### Dataset excerpts
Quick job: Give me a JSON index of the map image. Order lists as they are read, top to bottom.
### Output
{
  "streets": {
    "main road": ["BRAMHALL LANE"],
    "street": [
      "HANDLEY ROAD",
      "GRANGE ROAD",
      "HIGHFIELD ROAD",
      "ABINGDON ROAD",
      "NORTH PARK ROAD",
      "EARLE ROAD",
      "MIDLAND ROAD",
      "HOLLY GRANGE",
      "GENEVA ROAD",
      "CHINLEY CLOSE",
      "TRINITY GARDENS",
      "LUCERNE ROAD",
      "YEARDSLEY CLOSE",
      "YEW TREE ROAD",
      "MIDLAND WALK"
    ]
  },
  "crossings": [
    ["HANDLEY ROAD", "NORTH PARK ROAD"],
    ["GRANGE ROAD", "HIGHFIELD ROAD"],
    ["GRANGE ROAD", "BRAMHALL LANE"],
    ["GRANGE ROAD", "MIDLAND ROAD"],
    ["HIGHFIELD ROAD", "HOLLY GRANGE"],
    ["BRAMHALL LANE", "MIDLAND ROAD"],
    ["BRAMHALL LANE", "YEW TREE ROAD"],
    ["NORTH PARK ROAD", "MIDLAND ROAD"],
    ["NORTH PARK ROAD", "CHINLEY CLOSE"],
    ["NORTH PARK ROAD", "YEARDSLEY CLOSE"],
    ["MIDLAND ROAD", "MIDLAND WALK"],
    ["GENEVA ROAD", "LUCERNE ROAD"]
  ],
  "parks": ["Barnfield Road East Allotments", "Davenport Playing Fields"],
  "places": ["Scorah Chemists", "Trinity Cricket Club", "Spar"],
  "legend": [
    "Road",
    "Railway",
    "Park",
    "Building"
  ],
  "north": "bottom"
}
==
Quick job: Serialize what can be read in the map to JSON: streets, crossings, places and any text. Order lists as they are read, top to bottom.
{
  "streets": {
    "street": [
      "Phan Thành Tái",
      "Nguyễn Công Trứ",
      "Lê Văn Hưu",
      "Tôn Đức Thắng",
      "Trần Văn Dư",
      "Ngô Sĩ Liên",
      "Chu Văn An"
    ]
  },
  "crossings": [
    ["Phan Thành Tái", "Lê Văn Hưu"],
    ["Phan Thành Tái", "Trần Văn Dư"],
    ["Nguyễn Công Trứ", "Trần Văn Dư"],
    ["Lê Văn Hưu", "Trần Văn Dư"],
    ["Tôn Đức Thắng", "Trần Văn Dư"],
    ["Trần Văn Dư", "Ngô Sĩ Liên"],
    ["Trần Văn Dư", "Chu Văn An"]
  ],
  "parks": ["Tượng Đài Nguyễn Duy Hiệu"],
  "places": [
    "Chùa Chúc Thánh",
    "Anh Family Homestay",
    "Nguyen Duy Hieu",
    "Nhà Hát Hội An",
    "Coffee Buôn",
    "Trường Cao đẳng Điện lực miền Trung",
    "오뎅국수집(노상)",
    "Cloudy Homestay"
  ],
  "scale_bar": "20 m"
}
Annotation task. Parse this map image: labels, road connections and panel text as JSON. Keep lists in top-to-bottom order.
--
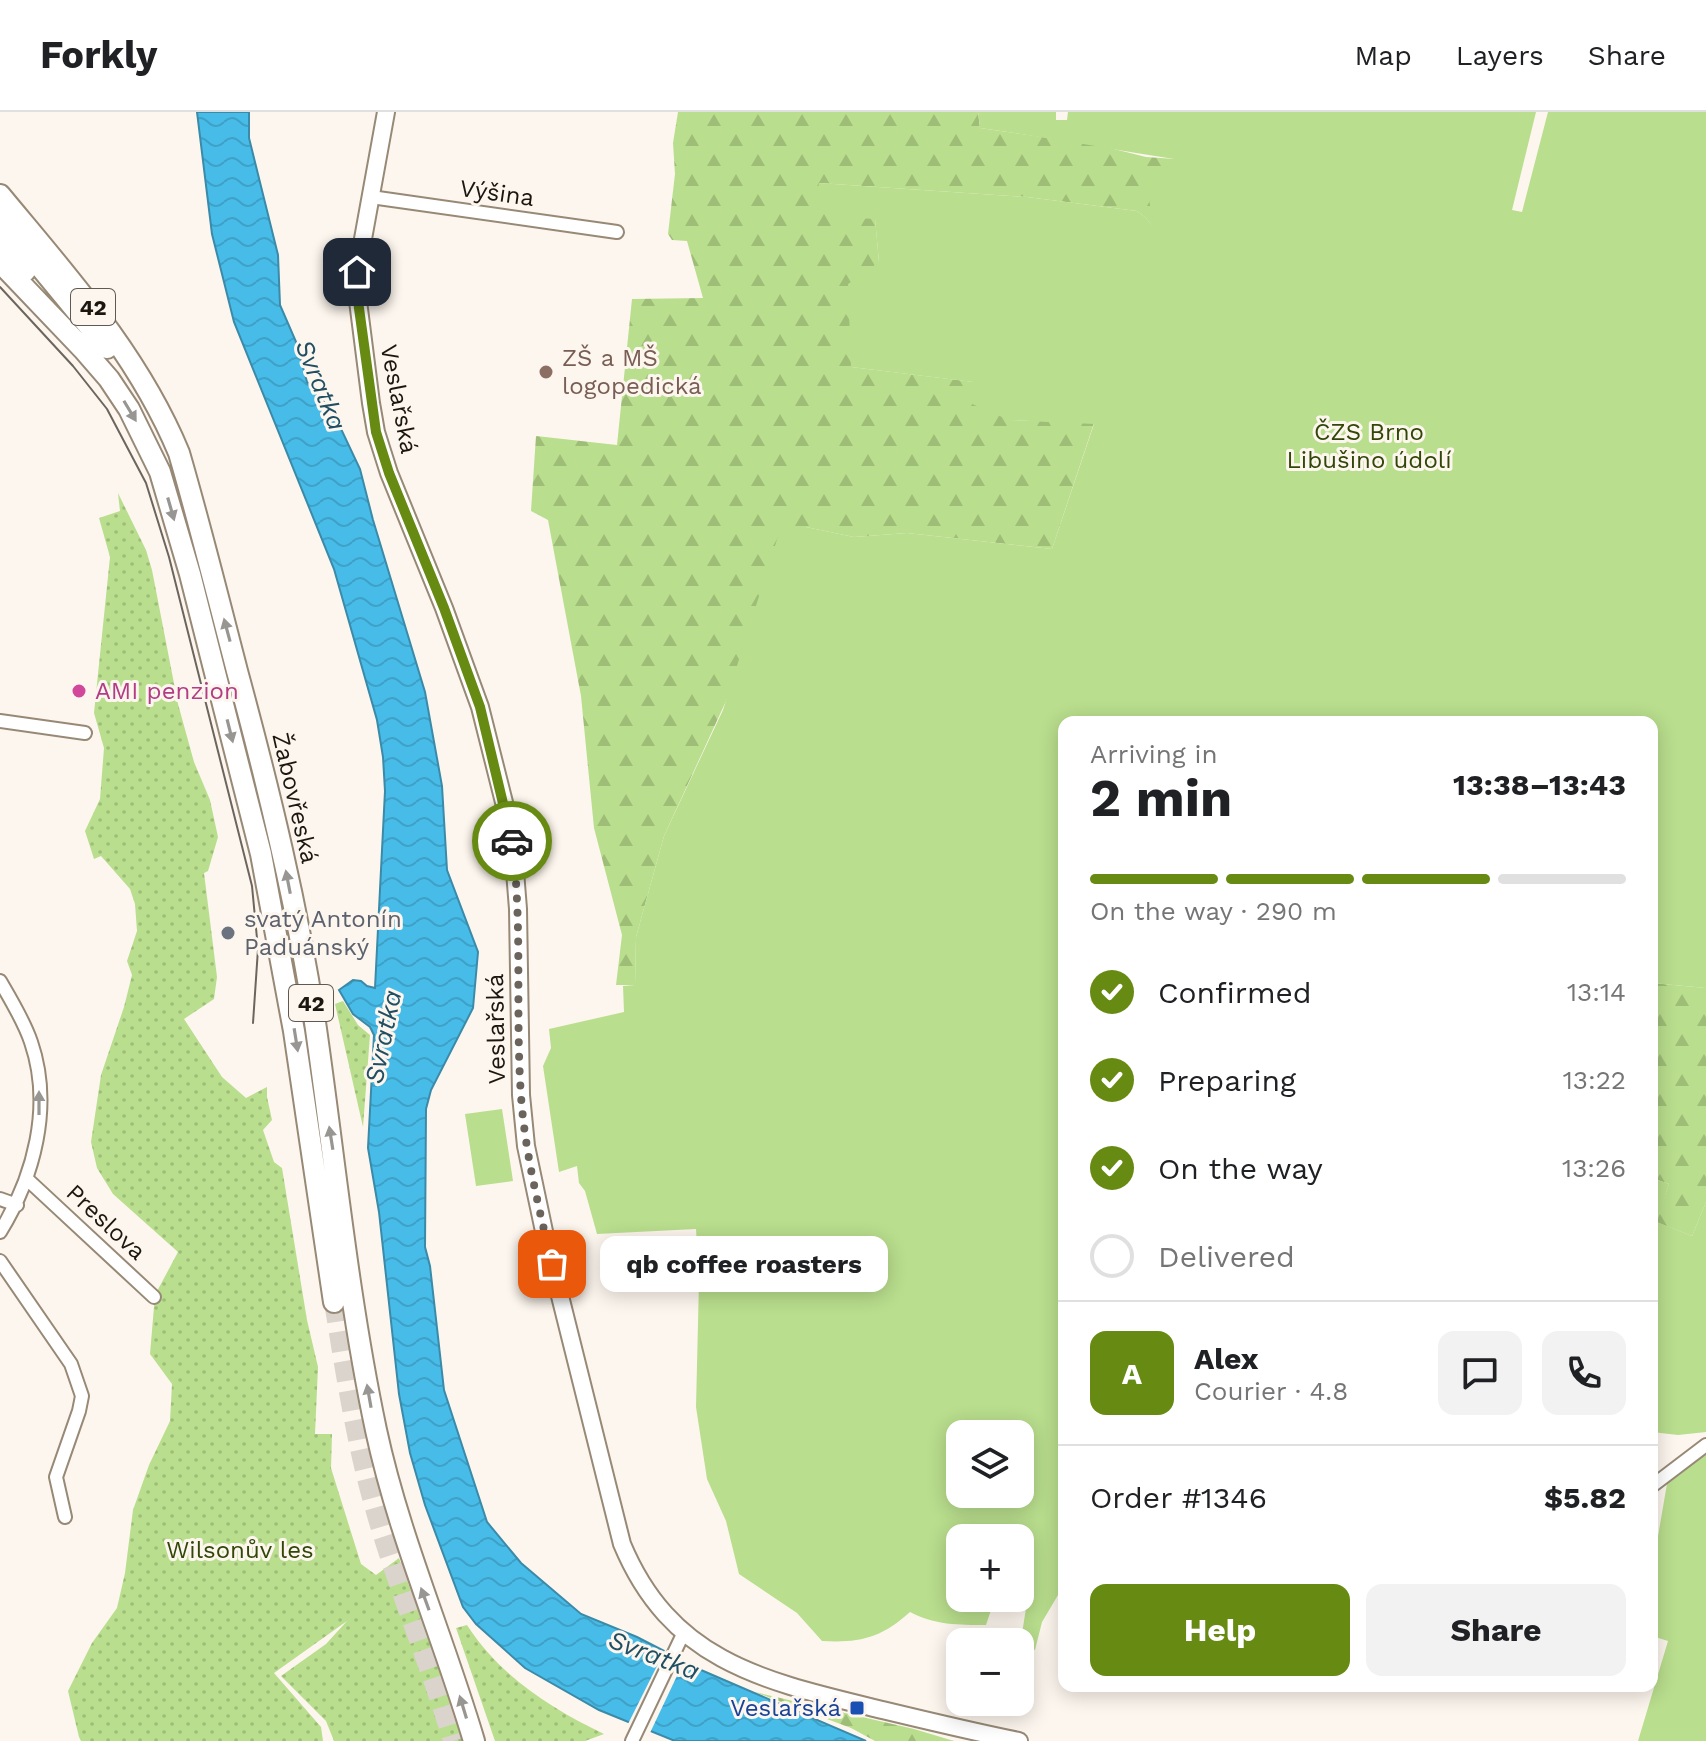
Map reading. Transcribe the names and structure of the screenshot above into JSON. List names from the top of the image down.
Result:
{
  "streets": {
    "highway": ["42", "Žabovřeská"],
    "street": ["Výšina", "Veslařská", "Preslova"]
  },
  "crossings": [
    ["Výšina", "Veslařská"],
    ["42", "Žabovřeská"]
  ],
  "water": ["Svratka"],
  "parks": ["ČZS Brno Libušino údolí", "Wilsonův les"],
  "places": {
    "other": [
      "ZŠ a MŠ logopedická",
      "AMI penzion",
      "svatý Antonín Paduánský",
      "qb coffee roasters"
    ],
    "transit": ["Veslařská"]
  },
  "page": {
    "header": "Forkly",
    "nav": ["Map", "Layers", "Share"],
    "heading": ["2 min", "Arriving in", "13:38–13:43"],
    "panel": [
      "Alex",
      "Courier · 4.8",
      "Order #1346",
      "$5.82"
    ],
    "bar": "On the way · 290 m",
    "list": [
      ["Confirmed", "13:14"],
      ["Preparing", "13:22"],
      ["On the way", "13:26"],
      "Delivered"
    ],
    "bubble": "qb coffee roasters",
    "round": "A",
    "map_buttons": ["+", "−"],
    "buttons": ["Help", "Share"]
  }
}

### Directions for this task
How many of the lines in the data above carry the word "image"? Say the number and nothing else.

### Result for this task
3